Moreover, insofar as the Union contends that the Authority always remands awards where the underlying violation is upheld but the remedy for the violation is set aside, such a contention is incorrect. In United States Dep't of Veterans Affairs, Cleveland Reg'l Office, Cleveland, Ohio, 59 FLRA 248 (2003) (Member Pope dissenting) (VA Cleveland), the Authority addressed what actions it would take in cases where it set aside the remedy but left undisturbed an arbitrator's finding of an [ v60 p253 ] underlying contractual violation. [n4] The Authority stated that "[t]he question then becomes whether in this circumstance the Authority should direct further action, such as remanding the matter to the parties for further proceedings to give the arbitrator another opportunity to issue a legal remedy for the violation that he found." VA Cleveland, 59 FLRA at 251-52. The Authority concluded that the action it would take under the Statute would require "an individualized judgment to be determined on the facts and circumstances of each case." Id. at 252. In this regard, the Authority stated:
That action can take many different forms: setting aside the deficient remedy without further proceedings, modifying the remedy, remanding the case to the parties for submission to the same or different arbitrator, or possibly other variations. The guiding principle as to what particular action is necessary is whether an action, under the facts and circumstances presented, would promote the purposes and policies of the Statute.

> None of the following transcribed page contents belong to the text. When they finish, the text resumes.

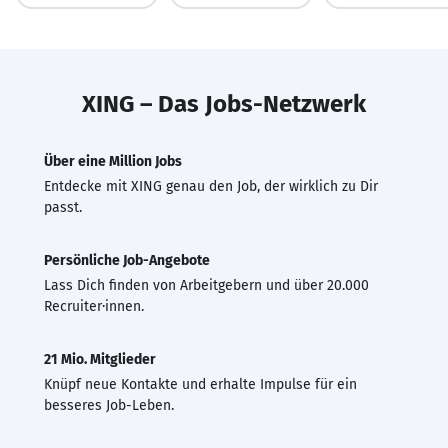
XING – Das Jobs-Netzwerk
Über eine Million Jobs
Entdecke mit XING genau den Job, der wirklich zu Dir
passt.
Persönliche Job-Angebote
Lass Dich finden von Arbeitgebern und über 20.000
Recruiter·innen.
21 Mio. Mitglieder
Knüpf neue Kontakte und erhalte Impulse für ein
besseres Job-Leben.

Accordingly, the Union is incorrect in contending that a remand is warranted in this case simply because the remedy of monetary damages is set aside.

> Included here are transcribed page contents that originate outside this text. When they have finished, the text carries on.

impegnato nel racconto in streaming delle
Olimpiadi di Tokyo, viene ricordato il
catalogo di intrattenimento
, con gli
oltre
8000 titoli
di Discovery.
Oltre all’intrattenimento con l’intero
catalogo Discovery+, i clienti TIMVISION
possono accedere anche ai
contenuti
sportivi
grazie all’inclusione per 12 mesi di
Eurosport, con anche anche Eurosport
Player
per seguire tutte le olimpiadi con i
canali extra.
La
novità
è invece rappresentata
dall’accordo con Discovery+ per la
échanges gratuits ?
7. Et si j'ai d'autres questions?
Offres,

The portion of the award providing for monetary damages to the Union is set aside.
5 C.F.R. § 550.112(g) provides, in relevant part:
Computation of overtime work.
The computation of the amount of overtime work of an employee is subject to the following conditions:
. . . .
(g) Time in travel status. Time in travel status away from the official duty station of an employee is deemed employment only when:
(1) It is within his regularly scheduled administrative workweek, including regular overtime work; or
(2) The travel -
. . . .
(iv) Results from an event which could not be scheduled or controlled administratively, including travel by an employee to such an event and the return of the employee to his or her official-duty station.
Footnote # 1 for 60 FLRA No. 56 - Authority's Decision
The Agency filed an unsolicited response to the Union's opposition to the Agency's exception. As the Authority's Regulations do not provide for the filing of supplemental submissions, and as the Agency failed to request permission to file its submission under § 2429.26, the Authority has not considered the submission. See, e.g., Sport Air Traffic Controllers Organization, 55 FLRA 34, 34 n.1 (1998).

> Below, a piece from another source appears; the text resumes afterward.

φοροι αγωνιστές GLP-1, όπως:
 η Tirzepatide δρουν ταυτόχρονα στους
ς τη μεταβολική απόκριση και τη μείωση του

Footnote # 2 for 60 FLRA No. 56 - Authority's Decision
Footnote # 3 for 60 FLRA No. 56 - Authority's Decision
If the Employer determines that travel on a non-workday is the most effective and efficient means for accomplishing the mission of the Agency and the scheduling of the meeting that the employee has to attend is outside the control of the FDA, then the employee may be required to travel on a non-workday. If the meeting is within the control of the Employer, and it is administratively feasible, the FDA has determined that it will reschedule the meeting to avoid required travel on non-workdays. This Section does not apply to travel associated with foreign inspections and investigations or emergency travel, which may require travel on non-workdays.
Footnote # 4 for 60 FLRA No. 56 - Authority's Decision
Member Pope notes that consistent with DOJ Beaumont and DOJ Carswell, it is unnecessary to address whether the award would be remanded under VA Cleveland, a decision with which she disagrees for the reasons set forth in her dissent therein.